Reproduce the records from their start up to and including the line with "Bakanlıktan yapılan açıklamada, ekosistemin", replacing "この商品" with "本商品" and leaving everything else unchanged.

====== Exercise data

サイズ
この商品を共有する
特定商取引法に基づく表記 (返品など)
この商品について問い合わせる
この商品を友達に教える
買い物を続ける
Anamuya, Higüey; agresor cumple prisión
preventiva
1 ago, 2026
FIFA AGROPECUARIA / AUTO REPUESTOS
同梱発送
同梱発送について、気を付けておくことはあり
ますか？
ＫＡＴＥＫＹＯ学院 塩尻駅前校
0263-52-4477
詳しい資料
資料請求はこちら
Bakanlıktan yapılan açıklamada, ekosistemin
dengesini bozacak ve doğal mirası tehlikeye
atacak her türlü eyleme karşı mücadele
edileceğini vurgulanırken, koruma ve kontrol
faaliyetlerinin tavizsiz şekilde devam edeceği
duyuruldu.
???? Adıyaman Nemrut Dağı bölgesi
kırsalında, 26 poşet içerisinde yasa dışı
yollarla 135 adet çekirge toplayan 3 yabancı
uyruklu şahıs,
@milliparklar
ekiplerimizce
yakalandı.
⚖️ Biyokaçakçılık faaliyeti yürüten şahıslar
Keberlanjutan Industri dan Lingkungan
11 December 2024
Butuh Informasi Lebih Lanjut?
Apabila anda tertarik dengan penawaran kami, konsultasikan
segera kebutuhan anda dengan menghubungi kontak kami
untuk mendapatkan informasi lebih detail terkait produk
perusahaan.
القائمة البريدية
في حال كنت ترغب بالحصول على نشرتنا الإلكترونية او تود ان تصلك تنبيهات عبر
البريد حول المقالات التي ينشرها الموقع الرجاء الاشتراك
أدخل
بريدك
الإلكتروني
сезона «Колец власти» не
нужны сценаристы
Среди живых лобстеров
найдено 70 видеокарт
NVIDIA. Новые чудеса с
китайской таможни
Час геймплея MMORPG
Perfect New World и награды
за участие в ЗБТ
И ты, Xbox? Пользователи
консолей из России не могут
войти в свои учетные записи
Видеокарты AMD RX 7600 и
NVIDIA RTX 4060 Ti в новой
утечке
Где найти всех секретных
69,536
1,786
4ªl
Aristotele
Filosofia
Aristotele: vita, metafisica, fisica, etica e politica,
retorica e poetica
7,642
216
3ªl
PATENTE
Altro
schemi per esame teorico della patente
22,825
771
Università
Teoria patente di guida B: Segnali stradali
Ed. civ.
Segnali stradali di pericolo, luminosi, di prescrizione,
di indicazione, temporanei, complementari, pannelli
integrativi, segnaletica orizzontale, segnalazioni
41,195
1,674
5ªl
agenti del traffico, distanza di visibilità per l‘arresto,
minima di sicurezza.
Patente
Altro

============

§ **Response box**
サイズ
本商品を共有する
特定商取引法に基づく表記 (返品など)
本商品について問い合わせる
本商品を友達に教える
買い物を続ける
Anamuya, Higüey; agresor cumple prisión
preventiva
1 ago, 2026
FIFA AGROPECUARIA / AUTO REPUESTOS
同梱発送
同梱発送について、気を付けておくことはあり
ますか？
ＫＡＴＥＫＹＯ学院 塩尻駅前校
0263-52-4477
詳しい資料
資料請求はこちら
Bakanlıktan yapılan açıklamada, ekosistemin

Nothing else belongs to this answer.